[Photos with calibration data]
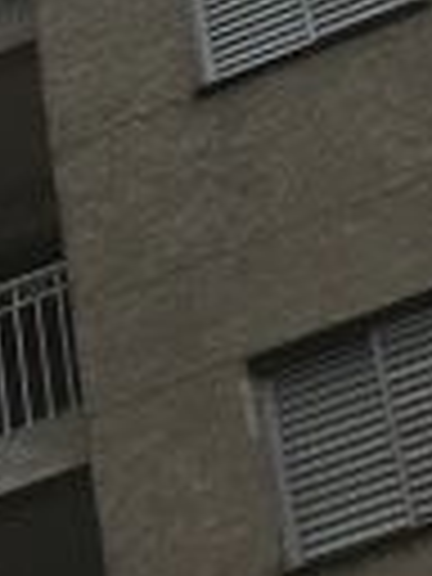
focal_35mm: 232
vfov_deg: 8.1
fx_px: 3860
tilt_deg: +52.0
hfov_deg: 6.1
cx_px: -616
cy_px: -554
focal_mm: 4.15
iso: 25
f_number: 2.2
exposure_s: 1/1923
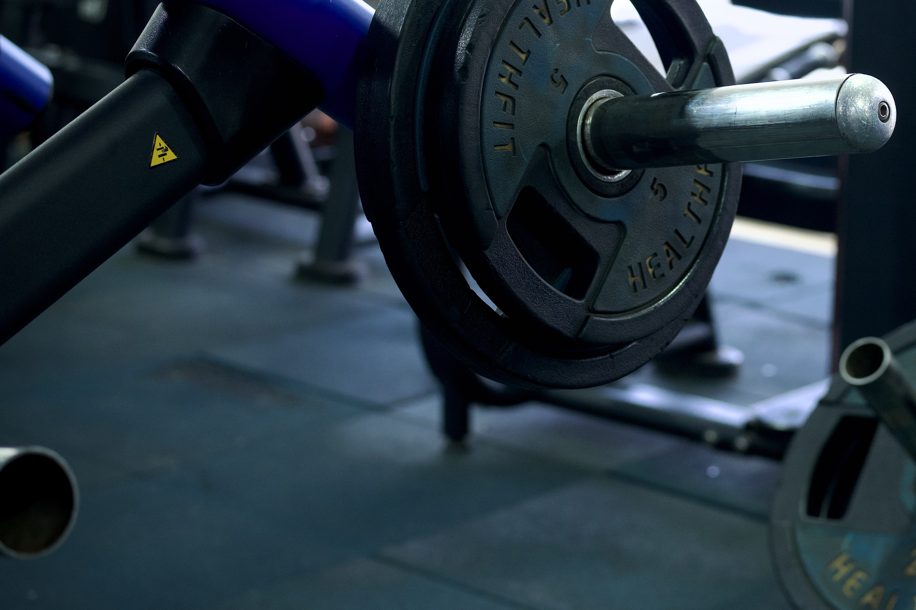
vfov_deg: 15.0
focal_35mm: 91
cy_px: 196
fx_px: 2312
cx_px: 746
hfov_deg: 22.1
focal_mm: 35
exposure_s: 1/100
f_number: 2.8
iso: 200
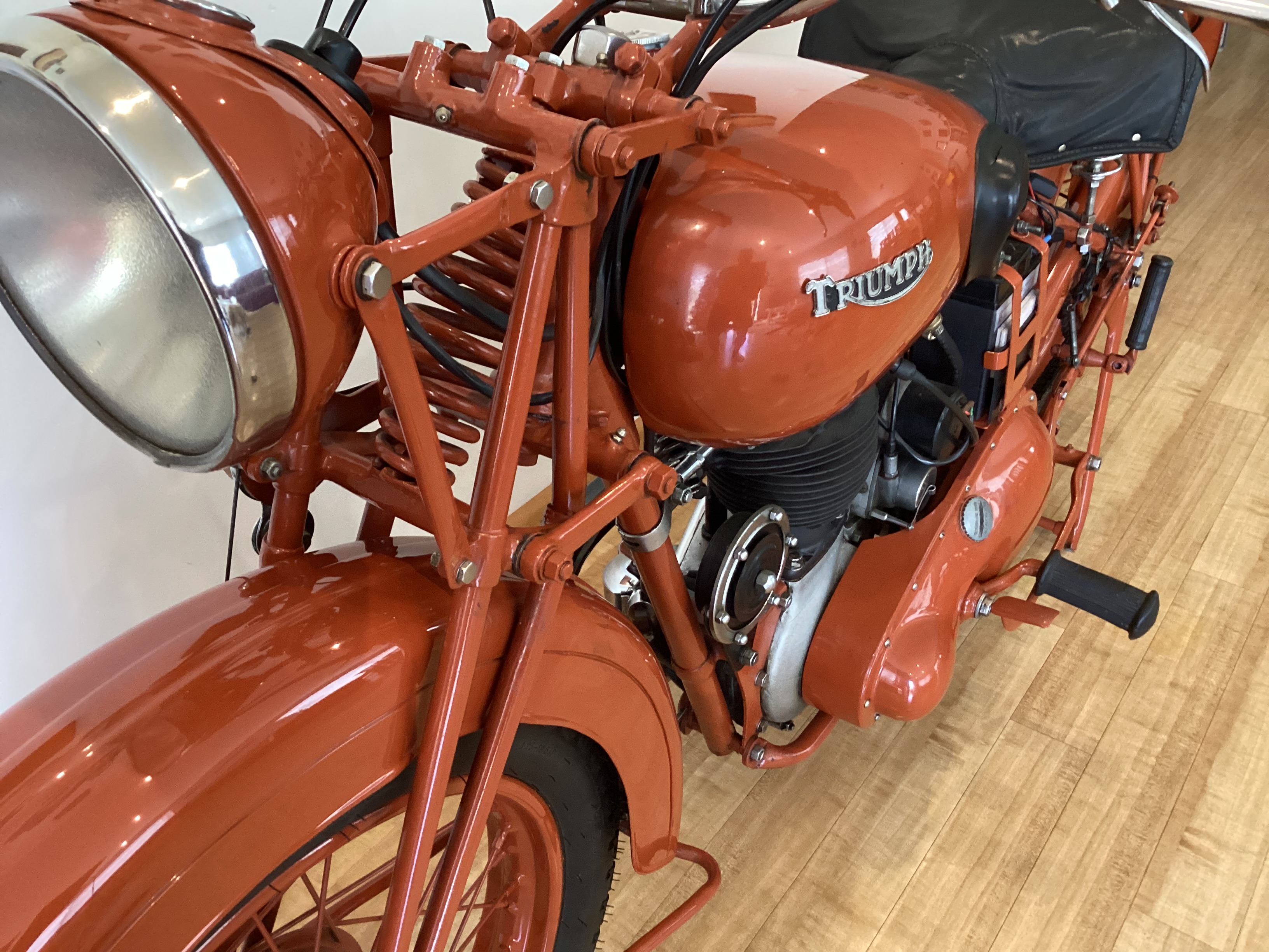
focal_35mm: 31
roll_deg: +1.2
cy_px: 476
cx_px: 634
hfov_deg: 58.4
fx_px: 1136
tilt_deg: -36.9
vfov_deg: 45.4
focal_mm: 3.3
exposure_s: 1/40
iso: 400
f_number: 2.4
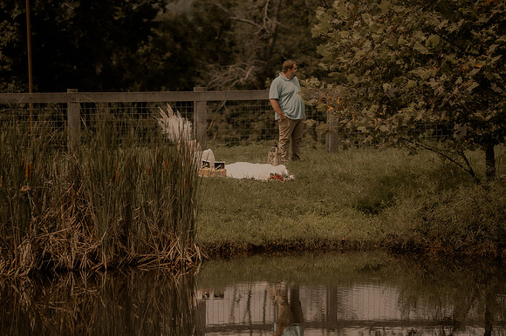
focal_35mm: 188
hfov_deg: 10.9
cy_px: 198
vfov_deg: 7.3
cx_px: 224
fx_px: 2641
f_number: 2.8
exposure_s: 1/1600
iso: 125
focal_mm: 155
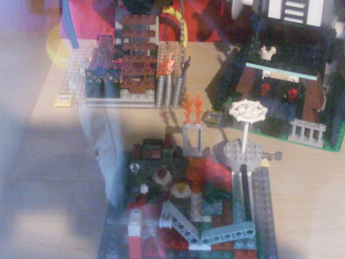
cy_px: 45
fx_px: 648
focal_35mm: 65
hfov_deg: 29.8
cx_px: 200
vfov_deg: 22.2
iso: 1200
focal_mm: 6.3
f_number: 3.1
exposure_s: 1/60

→ **REQUIRED WORK**:
Only one span is to be repeated: the line with "focal_35mm: 65" through the final line of the entries above, word for word.

→ **EXERCISE RESPONSE**:
focal_35mm: 65
hfov_deg: 29.8
cx_px: 200
vfov_deg: 22.2
iso: 1200
focal_mm: 6.3
f_number: 3.1
exposure_s: 1/60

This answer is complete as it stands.